What to work on: Using the entries that follow, please report how many lines contain the word "Recall", with no other words.

══ Provided data ══

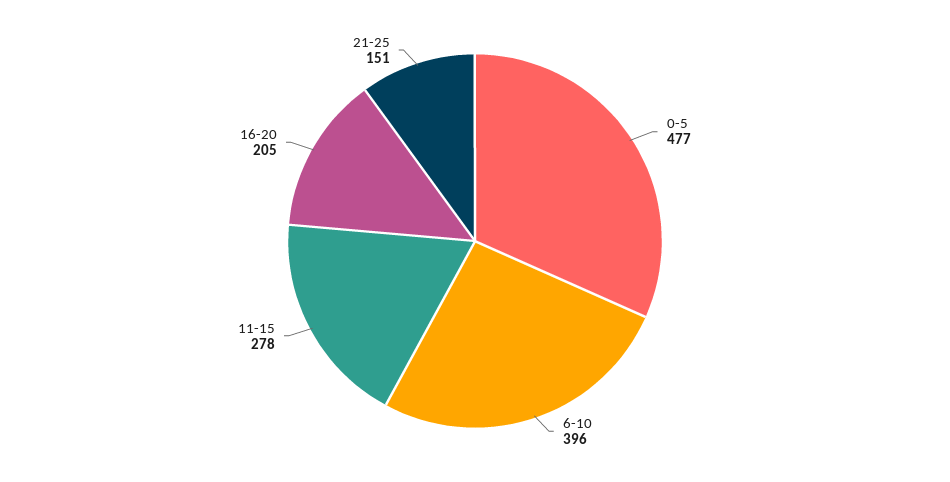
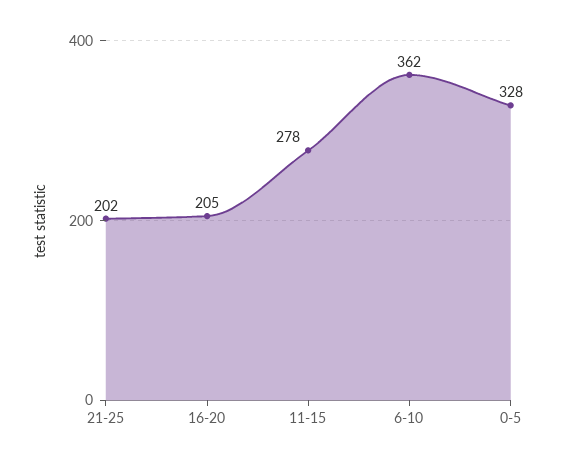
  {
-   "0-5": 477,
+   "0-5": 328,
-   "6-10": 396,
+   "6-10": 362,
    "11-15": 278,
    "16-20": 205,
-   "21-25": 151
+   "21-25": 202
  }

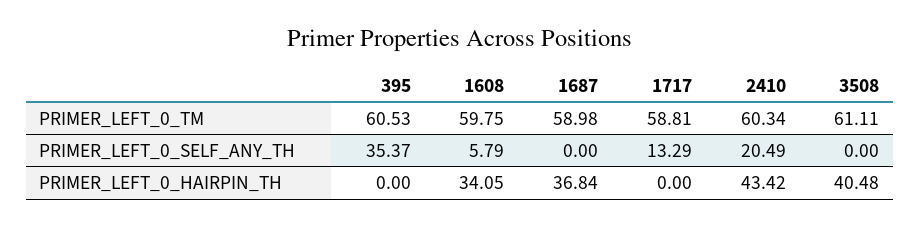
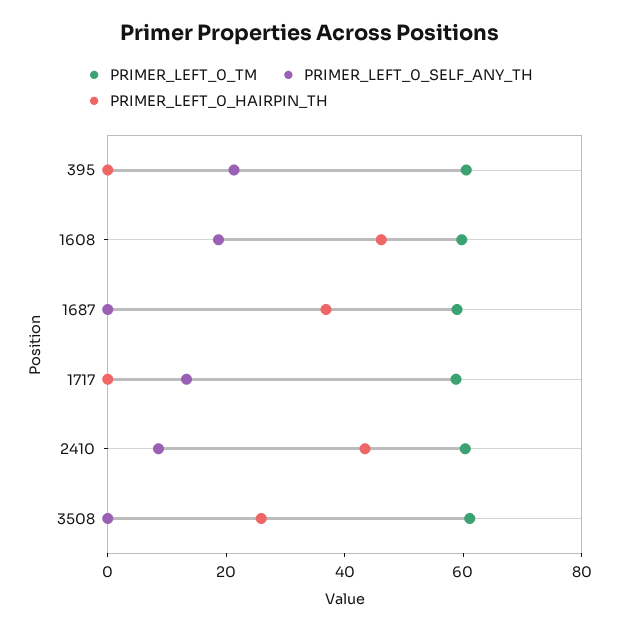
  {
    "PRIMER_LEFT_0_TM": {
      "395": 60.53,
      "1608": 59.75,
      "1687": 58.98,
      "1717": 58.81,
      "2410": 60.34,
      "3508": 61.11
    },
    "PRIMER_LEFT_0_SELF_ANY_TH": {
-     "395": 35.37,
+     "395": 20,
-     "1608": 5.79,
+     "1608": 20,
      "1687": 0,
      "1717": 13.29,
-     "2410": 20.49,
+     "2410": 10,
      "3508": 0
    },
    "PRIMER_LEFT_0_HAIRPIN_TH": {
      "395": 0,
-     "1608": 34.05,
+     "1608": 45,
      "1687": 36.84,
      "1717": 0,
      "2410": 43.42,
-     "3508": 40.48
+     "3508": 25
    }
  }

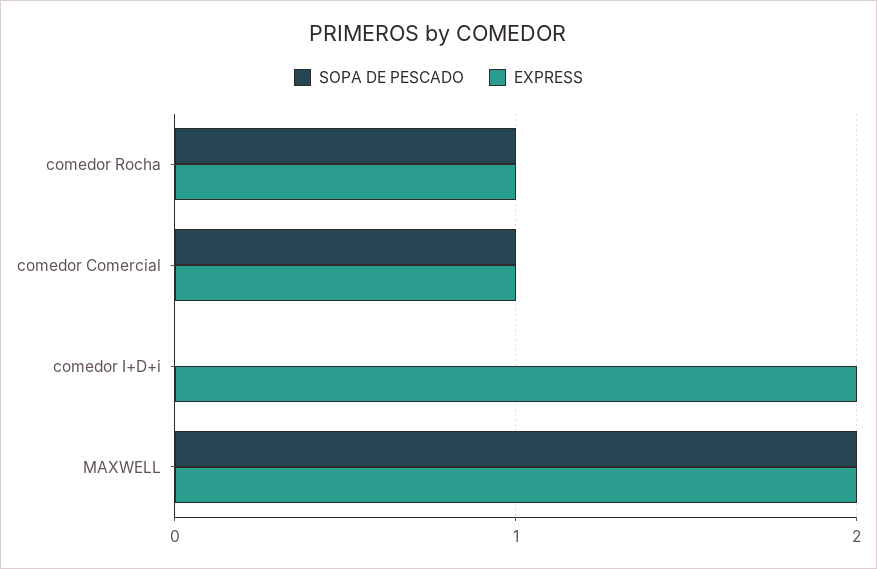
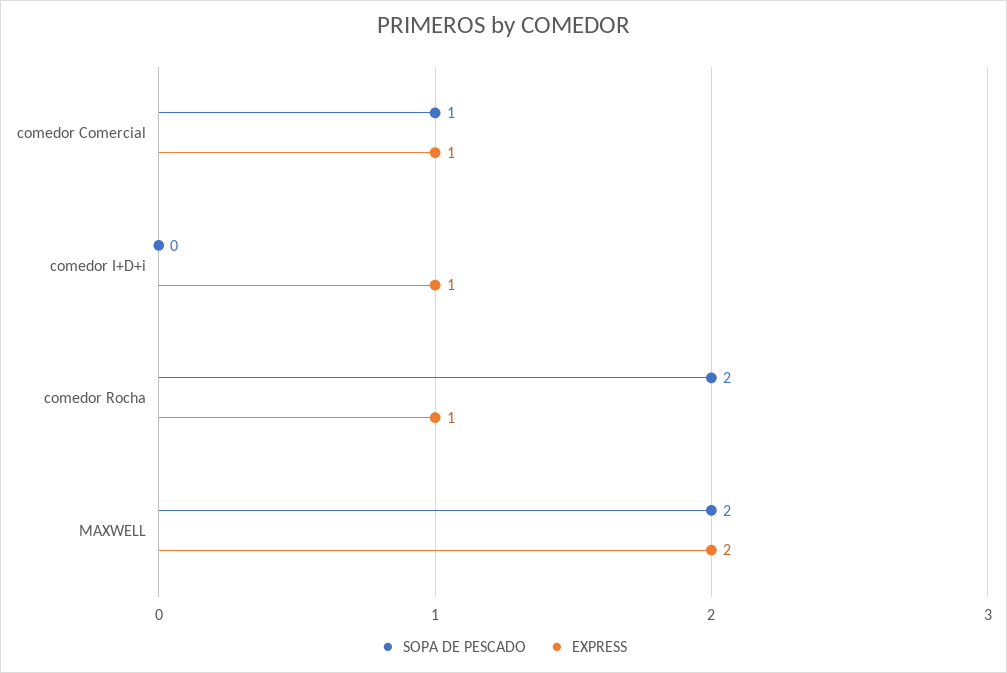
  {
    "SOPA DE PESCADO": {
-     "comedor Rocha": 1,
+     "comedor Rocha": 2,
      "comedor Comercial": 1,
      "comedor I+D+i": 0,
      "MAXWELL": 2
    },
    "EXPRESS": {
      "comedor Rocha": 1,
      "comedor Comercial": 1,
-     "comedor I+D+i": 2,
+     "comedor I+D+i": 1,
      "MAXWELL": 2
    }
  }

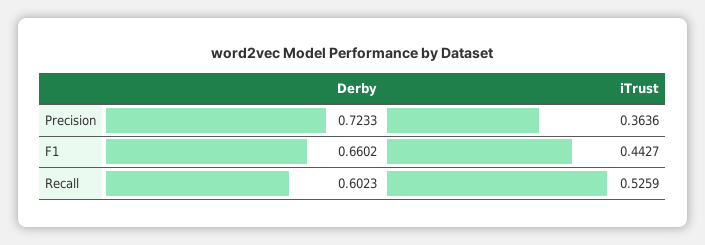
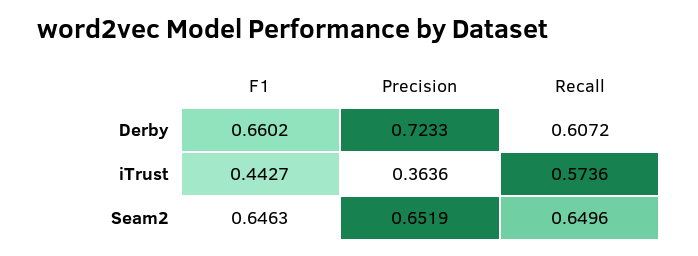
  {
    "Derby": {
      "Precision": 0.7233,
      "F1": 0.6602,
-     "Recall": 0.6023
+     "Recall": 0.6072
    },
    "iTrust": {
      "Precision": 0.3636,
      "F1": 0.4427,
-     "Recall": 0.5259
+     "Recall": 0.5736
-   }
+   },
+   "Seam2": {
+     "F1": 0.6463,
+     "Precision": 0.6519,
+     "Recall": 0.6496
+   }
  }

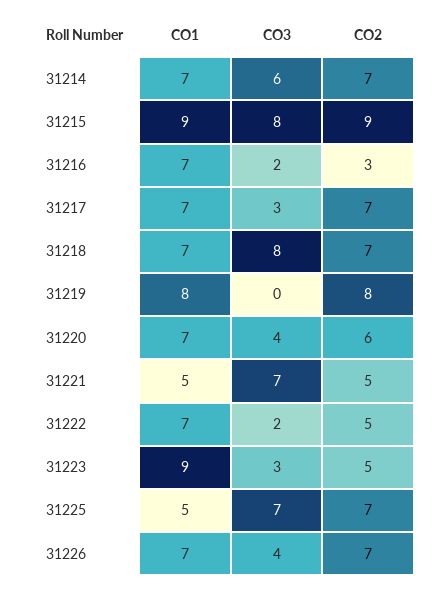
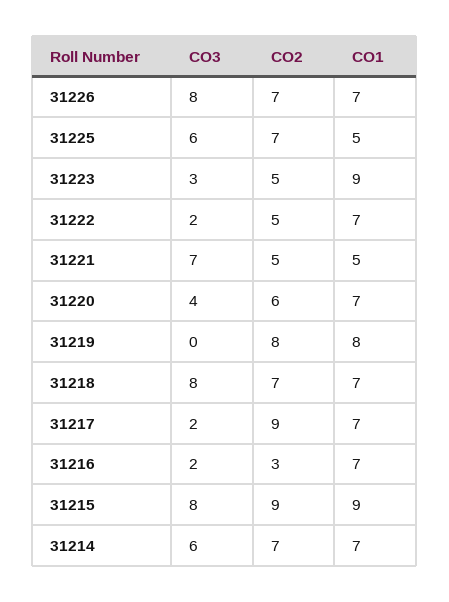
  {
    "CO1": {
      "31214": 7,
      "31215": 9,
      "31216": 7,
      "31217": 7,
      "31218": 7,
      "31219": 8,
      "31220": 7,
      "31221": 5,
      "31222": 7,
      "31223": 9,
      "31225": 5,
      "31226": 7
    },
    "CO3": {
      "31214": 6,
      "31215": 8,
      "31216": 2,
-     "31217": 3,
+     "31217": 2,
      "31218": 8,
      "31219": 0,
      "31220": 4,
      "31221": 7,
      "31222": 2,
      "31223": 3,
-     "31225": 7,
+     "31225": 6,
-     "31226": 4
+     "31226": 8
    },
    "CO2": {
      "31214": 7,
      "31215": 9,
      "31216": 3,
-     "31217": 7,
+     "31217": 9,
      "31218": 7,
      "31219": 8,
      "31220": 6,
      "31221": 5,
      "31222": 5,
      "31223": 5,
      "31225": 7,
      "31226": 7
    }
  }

═══

Exercise result: 5